Jangan bergosip dan mengkritik dengan tujuan negatif saat anak ada di hadapan Anda

Anak akan cepat meniru pola sikap dan prilaku dari orang dewasa. Ia belajar menanggapi dengan menimba pengalamannya dari pengamatan di lingkungan sosial terdekat. Jika Anda bergosip dan mengkritik orang lain dengan tujuan negatif karena dipengaruhi sikap emosional semata tepat di hadapan sang buah hati, dijamin anak Anda juga turut melakukan hal yang sama suatu saat kelak. Oleh karena itu, adalah bijaksana bila Anda mengurangi atau kalau bisa menghilangkan kebiasaan buruk ini. Yang terpenting lagi cobalah jangan libatkan anak dalam situasi yang menyebarkan ”rumor” mengenai keburukan orang lain.

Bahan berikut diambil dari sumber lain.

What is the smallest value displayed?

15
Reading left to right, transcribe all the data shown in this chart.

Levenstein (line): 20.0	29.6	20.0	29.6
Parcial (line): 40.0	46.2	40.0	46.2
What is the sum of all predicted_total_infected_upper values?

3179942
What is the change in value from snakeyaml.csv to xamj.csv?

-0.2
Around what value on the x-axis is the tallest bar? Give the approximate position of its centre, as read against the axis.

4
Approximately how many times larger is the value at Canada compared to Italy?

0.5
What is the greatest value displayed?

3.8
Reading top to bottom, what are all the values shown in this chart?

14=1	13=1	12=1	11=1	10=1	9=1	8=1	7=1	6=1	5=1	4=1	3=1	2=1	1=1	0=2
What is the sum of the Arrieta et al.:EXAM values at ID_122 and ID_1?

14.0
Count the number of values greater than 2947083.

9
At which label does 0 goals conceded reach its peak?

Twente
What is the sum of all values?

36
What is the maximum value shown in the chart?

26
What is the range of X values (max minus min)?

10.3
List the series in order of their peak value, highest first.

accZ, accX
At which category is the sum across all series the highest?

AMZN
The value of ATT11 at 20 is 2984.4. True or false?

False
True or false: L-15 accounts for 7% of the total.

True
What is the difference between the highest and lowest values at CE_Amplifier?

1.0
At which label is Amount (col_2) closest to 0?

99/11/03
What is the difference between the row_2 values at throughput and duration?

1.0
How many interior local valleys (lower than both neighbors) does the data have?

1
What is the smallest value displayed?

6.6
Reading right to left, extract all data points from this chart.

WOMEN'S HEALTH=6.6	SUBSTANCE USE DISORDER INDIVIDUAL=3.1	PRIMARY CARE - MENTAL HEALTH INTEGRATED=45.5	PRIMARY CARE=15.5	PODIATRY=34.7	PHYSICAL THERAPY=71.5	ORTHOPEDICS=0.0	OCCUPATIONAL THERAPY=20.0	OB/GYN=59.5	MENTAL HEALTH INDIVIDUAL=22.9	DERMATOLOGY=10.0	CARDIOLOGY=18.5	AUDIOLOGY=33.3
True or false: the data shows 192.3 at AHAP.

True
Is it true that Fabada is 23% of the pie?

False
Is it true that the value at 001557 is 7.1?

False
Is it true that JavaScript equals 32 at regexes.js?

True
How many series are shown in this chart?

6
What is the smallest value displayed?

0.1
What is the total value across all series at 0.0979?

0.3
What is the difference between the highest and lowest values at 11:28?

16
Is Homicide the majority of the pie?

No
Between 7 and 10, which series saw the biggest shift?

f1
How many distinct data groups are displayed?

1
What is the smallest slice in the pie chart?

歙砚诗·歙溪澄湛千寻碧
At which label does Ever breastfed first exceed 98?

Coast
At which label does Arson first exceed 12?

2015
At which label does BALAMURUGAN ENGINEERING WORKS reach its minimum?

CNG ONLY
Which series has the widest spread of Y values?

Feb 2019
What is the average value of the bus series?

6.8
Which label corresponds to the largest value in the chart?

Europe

Tentunya masih banyak cara-cara elegan untuk mendidik anak dengan kemampuan khusus yang sedang kita bicarakan ini. Semoga artikel ini menjadi semacam motivasi bagi Anda untuk menemukannya dan berbaik hati membagikannya. Saya berharap tulisan sederhana bisa memberikan manfaat untuk Anda. Salam hangat selalu. (M.I)

(*) Sumber foto dari dokumen pribadi.